Directive:
Check each line below for the word "Women", and copy those that have it.

═══ Input for this task ═══

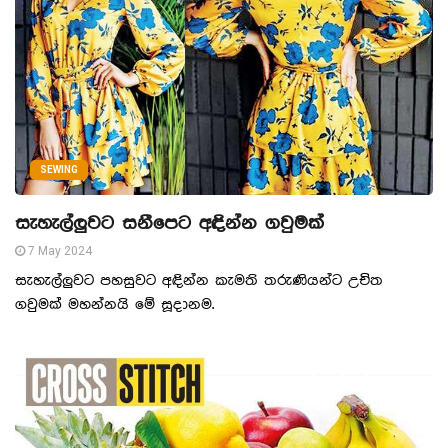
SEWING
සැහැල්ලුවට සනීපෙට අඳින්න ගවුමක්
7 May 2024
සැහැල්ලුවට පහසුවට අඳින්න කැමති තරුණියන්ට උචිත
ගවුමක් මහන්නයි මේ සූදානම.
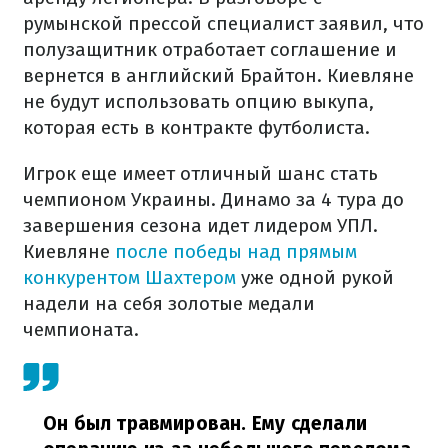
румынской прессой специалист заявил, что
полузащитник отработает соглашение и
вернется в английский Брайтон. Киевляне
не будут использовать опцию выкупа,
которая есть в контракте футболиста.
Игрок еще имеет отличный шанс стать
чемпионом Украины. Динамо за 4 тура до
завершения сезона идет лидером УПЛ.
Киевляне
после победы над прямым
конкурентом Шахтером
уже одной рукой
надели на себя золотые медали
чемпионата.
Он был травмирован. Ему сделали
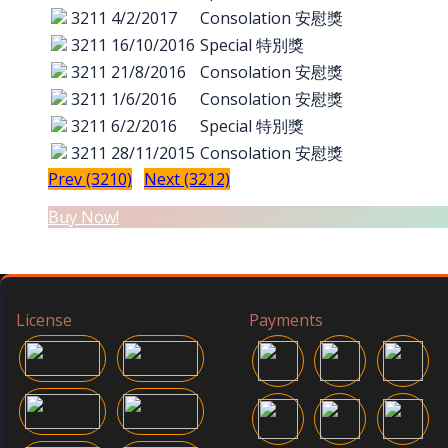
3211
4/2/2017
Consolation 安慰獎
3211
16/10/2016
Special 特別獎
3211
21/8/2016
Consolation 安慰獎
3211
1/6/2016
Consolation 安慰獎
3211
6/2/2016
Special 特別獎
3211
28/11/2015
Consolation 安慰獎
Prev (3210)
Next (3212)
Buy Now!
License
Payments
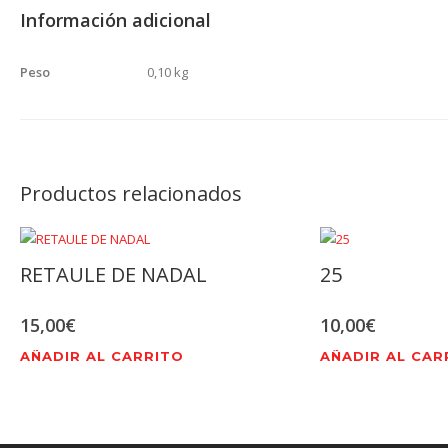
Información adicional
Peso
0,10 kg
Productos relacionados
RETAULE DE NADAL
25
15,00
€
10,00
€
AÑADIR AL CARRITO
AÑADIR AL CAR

═══
═══ Input for this task ═══

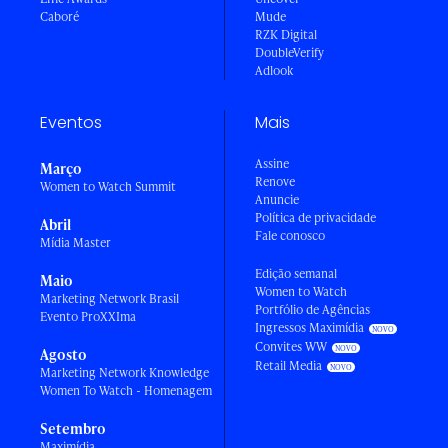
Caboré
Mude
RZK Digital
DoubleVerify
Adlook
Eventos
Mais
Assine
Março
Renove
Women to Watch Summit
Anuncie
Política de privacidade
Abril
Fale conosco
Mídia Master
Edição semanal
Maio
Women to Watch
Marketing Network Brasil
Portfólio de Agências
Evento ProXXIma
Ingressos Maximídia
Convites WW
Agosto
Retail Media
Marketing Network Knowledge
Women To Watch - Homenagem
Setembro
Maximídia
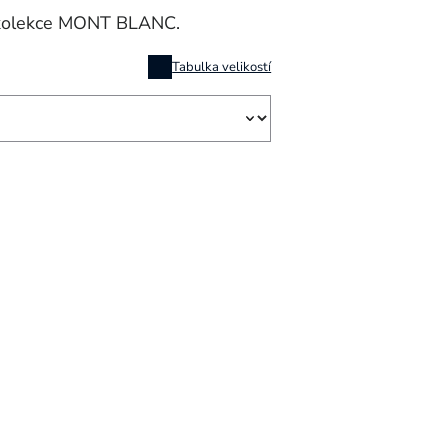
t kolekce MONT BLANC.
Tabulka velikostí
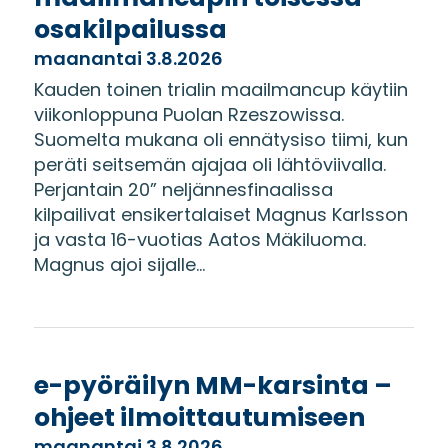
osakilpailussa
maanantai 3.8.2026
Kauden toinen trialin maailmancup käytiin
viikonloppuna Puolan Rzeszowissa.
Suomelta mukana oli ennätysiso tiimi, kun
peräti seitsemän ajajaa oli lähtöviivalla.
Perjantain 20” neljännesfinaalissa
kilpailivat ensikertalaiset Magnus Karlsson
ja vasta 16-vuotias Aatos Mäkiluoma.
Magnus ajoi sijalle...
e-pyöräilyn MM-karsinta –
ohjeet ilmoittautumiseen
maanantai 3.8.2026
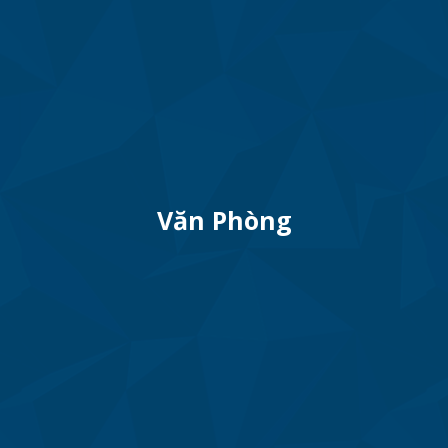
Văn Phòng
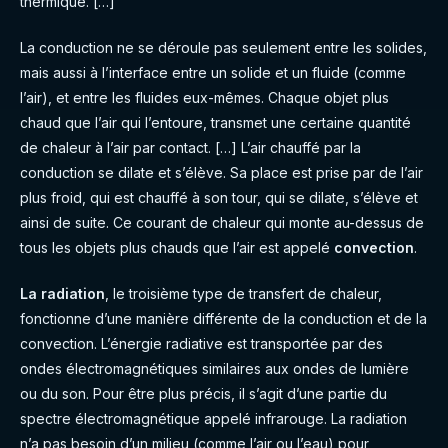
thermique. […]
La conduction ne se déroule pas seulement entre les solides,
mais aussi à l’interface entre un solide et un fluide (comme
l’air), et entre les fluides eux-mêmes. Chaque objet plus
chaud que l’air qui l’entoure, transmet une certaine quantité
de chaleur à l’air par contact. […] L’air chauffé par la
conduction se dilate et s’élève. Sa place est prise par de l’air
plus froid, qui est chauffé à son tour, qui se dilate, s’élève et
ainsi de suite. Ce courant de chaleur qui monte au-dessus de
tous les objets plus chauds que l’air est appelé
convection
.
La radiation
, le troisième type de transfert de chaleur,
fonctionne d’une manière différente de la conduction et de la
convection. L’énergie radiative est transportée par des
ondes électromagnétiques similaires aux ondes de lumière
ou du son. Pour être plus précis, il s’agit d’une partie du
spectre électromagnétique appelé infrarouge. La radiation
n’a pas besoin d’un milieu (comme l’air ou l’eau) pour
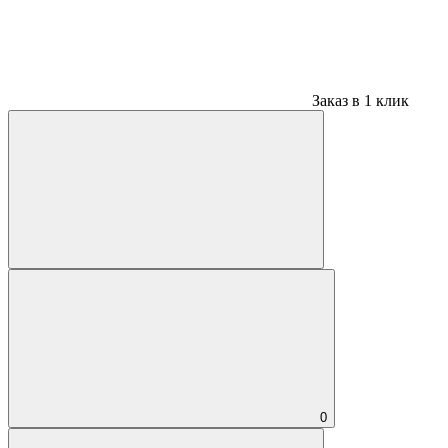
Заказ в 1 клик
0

═══

Solution below:
Women to Watch Summit
Women to Watch
Women To Watch - Homenagem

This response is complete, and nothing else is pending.